REPUBLIKA.CO.ID, JAKARTA -- Ketua MPR Bambang Soesatyo atau Bamsoet menanggapi adanya usulan amendemen Undang-Undang Dasar (UUD) 1945. Menurutnya, amendemen dapat terjadi jika memang itu merupakan kehendak rakyat.
"Mengenai Pokok-Pokok Haluan Negara, kalau ada tambahan lain itu harus ulang lagi dari awal. Nah, kalau tidak inkonstitusional," singkat Bamsoet di Gedung Nusantara II, Kompleks Parlemen, Jakarta, Selasa (29/3/2022).
"Jadi sekali lagi saya menegaskan kecil kemungkinan ada penumpang gelap kalau kita memang ada kebutuhan amendemen sesuai keinginan rakyat yang mekanismenya sudah diatur di UUD," sambungnya.
Sebelumnya, pakar hukum tata negara Yusril Ihza Mahendra menegaskan bahwa menunda pemilihan umum (Pemilu) 2024 adalah melanggar konstitusi. Namun, ia mengungkapkan tiga cara jika wacana tersebut serius ingin dilakukan oleh pemerintah.

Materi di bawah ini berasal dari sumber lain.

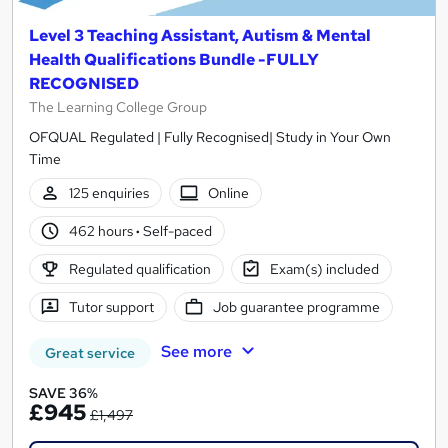
Level 3 Teaching Assistant, Autism & Mental
Health Qualifications Bundle -FULLY
RECOGNISED
The Learning College Group
OFQUAL Regulated | Fully Recognised| Study in Your Own
Time
125 enquiries
Online
462 hours
·
Self-paced
Regulated qualification
Exam(s) included
Tutor support
Job guarantee programme
See more
Great service
SAVE 36%
£945
£1,497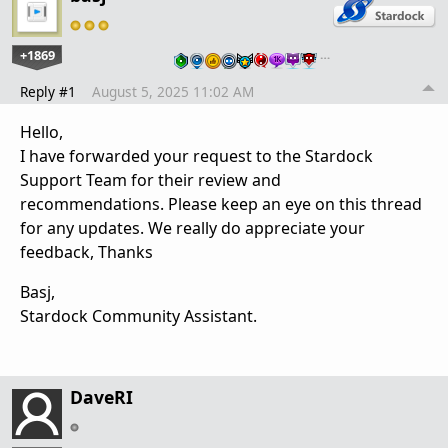
+1869
…
Reply #1
August 5, 2025 11:02 AM
Hello,
I have forwarded your request to the Stardock
Support Team for their review and
recommendations. Please keep an eye on this thread
for any updates. We really do appreciate your
feedback, Thanks
Basj,
Stardock Community Assistant.
DaveRI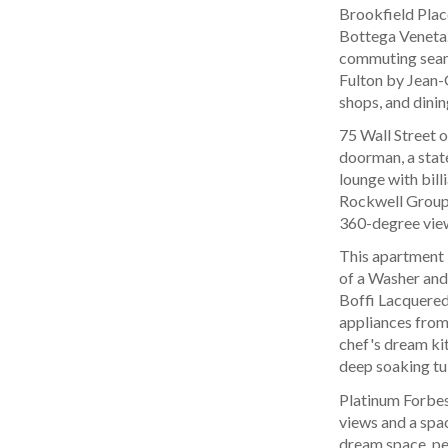
Brookfield Place
Bottega Veneta.
commuting seamle
Fulton by Jean-
shops, and dinin
75 Wall Street o
doorman, a stat
lounge with bill
Rockwell Group,
360-degree view
This apartment b
of a Washer and
Boffi Lacquered
appliances from
chef's dream ki
deep soaking tu
Platinum Forbes
views and a spa
dream space, per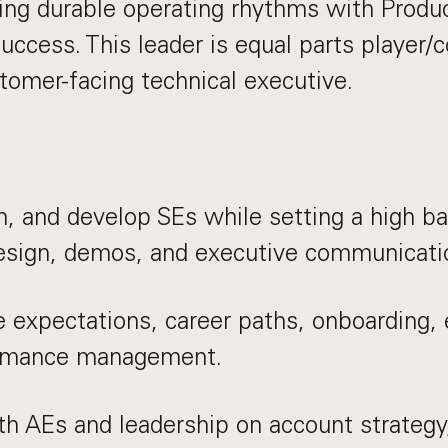
ding durable operating rhythms with Produc
ccess. This leader is equal parts player/
stomer-facing technical executive.
h, and develop SEs while setting a high bar
design, demos, and executive communicati
e expectations, career paths, onboarding,
rmance management.
th AEs and leadership on account strategy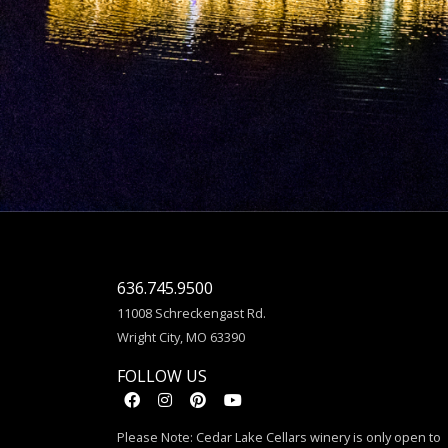
636.745.9500
11008 Schreckengast Rd.
Wright City, MO 63390
FOLLOW US
Please Note: Cedar Lake Cellars winery is only open to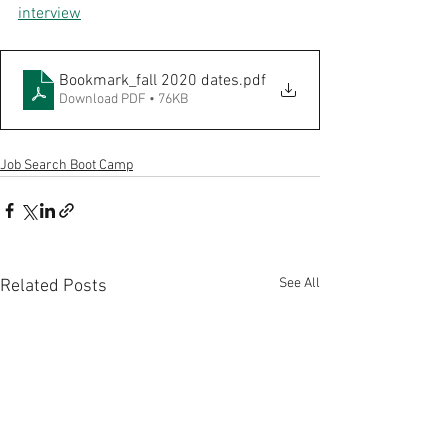
interview
Bookmark_fall 2020 dates
.pdf
Download PDF • 76KB
Job Search Boot Camp
See All
Related Posts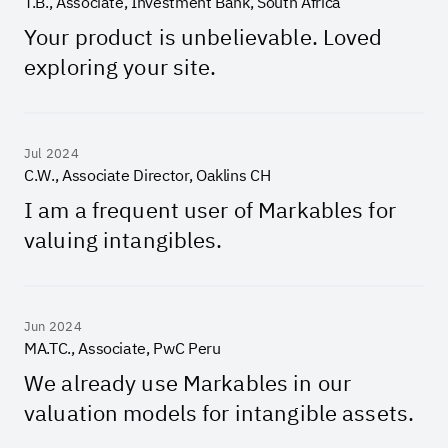
T.B., Associate, Investment Bank, South Africa
Your product is unbelievable. Loved
exploring your site.
Jul 2024
C.W., Associate Director, Oaklins CH
I am a frequent user of Markables for
valuing intangibles.
Jun 2024
MA.TC., Associate, PwC Peru
We already use Markables in our
valuation models for intangible assets.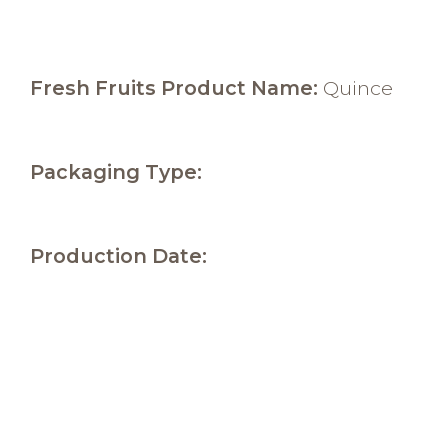
Fresh Fruits Product Name:
Quince
Packaging Type:
Production Date:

Pertama adalah lewat perubahan amendemen Undang-Undang Dasar (UUD) 1945. Menurutnya, hal yang perlu diubah sebenarnya bukanlah mengubah pasal-pasal dalam undang-undang yang ada sekarang secara harfiah, tetapi menambahkan pasal baru dalam UUD 45 yang terkait dengan pemilu.

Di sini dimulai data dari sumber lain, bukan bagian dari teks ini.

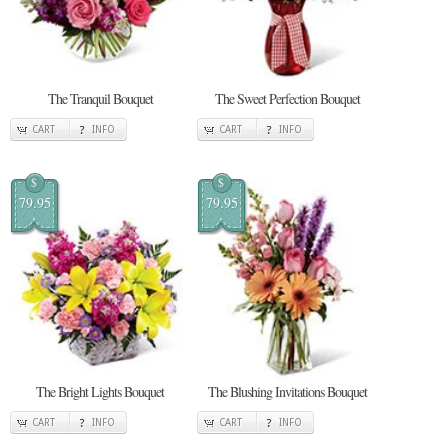
The Tranquil Bouquet
The Sweet Perfection Bouquet
CART
INFO
CART
INFO
$
$
79.95
79.95
The Bright Lights Bouquet
The Blushing Invitations Bouquet
CART
INFO
CART
INFO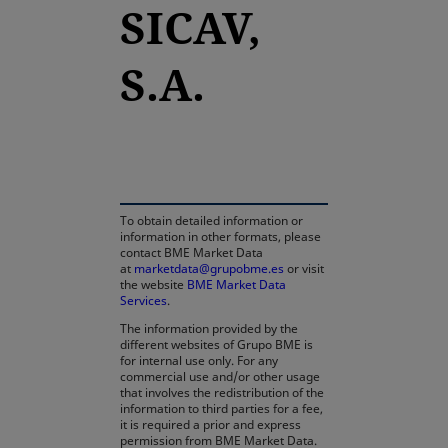
SICAV,
S.A.
opens in a new tab
To obtain detailed information or
information in other formats, please
contact BME Market Data
at
marketdata@grupobme.es
or visit
the website
BME Market Data
Services
.
The information provided by the
different websites of Grupo BME is
for internal use only. For any
commercial use and/or other usage
that involves the redistribution of the
information to third parties for a fee,
it is required a prior and express
permission from BME Market Data.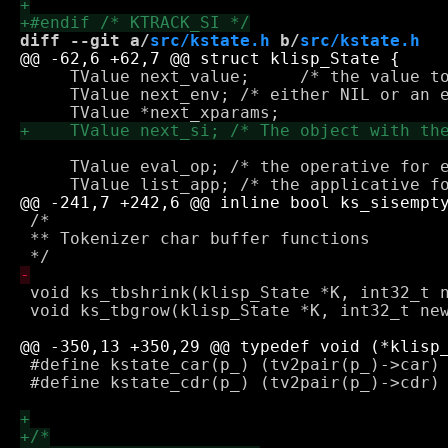
diff --git a/
src/kstate.h
 b/
src/kstate.h
     TValue next_value;     /* the value to
     TValue next_env; /* either NIL or an e
     TValue eval_op; /* the operative for e
 /*

 ** Tokenizer char buffer functions

 void ks_tbshrink(klisp_State *K, int32_t n
 void ks_tbgrow(klisp_State *K, int32_t new
 #define kstate_car(p_) (tv2pair(p_)->car)

 #define kstate_cdr(p_) (tv2pair(p_)->cdr)
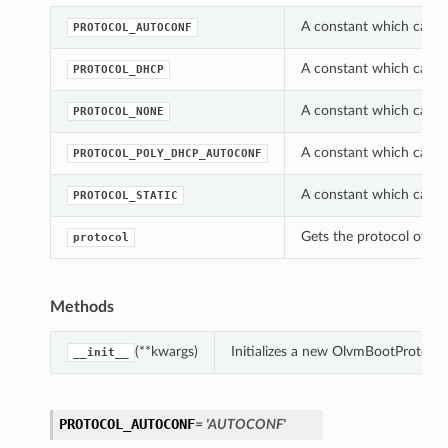
A constant which can b
PROTOCOL_AUTOCONF
A constant which can b
PROTOCOL_DHCP
A constant which can b
PROTOCOL_NONE
A constant which can b
PROTOCOL_POLY_DHCP_AUTOCONF
A constant which can b
PROTOCOL_STATIC
Gets the protocol of th
protocol
Methods
(**kwargs)
Initializes a new OlvmBootProtoco
__init__
PROTOCOL_AUTOCONF
= 'AUTOCONF'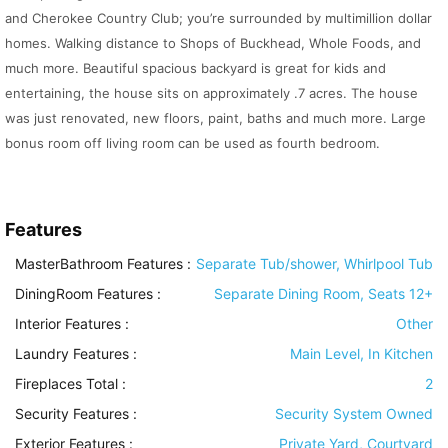
and Cherokee Country Club; you’re surrounded by multimillion dollar
homes. Walking distance to Shops of Buckhead, Whole Foods, and
much more. Beautiful spacious backyard is great for kids and
entertaining, the house sits on approximately .7 acres. The house
was just renovated, new floors, paint, baths and much more. Large
bonus room off living room can be used as fourth bedroom.
Features
MasterBathroom Features
:
Separate Tub/shower, Whirlpool Tub
DiningRoom Features
:
Separate Dining Room, Seats 12+
Interior Features
:
Other
Laundry Features
:
Main Level, In Kitchen
Fireplaces Total :
2
Security Features
:
Security System Owned
Exterior Features
:
Private Yard, Courtyard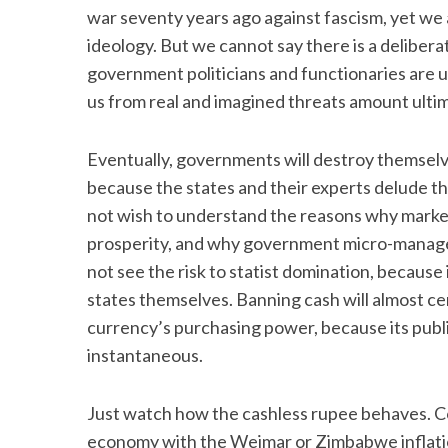
war seventy years ago against fascism, yet we 
ideology. But we cannot say there is a deliberate
government politicians and functionaries are 
us from real and imagined threats amount ultim
Eventually, governments will destroy themselve
because the states and their experts delude 
not wish to understand the reasons why marke
prosperity, and why government micro-manage
not see the risk to statist domination, because 
states themselves. Banning cash will almost cer
currency’s purchasing power, because its publi
instantaneous.
Just watch how the cashless rupee behaves. Com
economy with the Weimar or Zimbabwe inflatio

"Pasal 22E UUD 45 dapat ditambahkan pasal baru, yakni Pasal 22 E ayat 7 yang berisi norma 'Dalam hal pelaksanaan pemilihan umum sekali dalam lima tahun sebagaimana dimaksud oleh Pasal 22E ayat (1) tidak dapat dilaksanakan karena terjadinya perang, pemberontakan, gangguan keamanan yang berdampak luas, bencana alam dan wabah penyakit yang sulit diatasi, maka Majelis Permusyawaratan Rakyat berwenang untuk menunda pelaksanaan Pemilu sampai batas waktu tertentu'," ujar Yusril lewat keterangan tertulisnya, Ahad (27/2/2022).
Selanjutnya, penambahan ayat 8 yang mengatur bahwa semua jabatan-jabatan kenegaraan yang pengisiannya dilakukan melalui pemilihan umum sebagaimana diatur dalam UUD, ntuk sementara waktu tetap menduduki jabatannya sebagai pejabat sementara sampai dengan dilaksanakannya pemilihan umum.
Dengan penambahan dua ayat tersebut dalam Pasal 22E UUD 1945, tidak ada istilah perpanjangan masa jabatan Presiden, MPR, DPR, DPD, dan DPRD. Para anggota dari lembaga negara tersebut berubah status menjadi anggota sementara, sebelum diganti dengan anggota-anggota hasil pemilu.
Status mereka sama dengan anggota Komite Nasional Indonesia Pusat (KNIP) pada masa awal kemerdekaan, anggota DPRS di masa Demokrasi Liberal, dan anggota MPRS di masa Orde Lama dan awal Orde Baru. Kedudukan Presiden Joko Widodo dan KH Ma’ruf Amin juga menjadi pejabat Presiden dan Wakil Presiden, sebagaimana pejabat Presiden Soeharto di awal Orde Baru.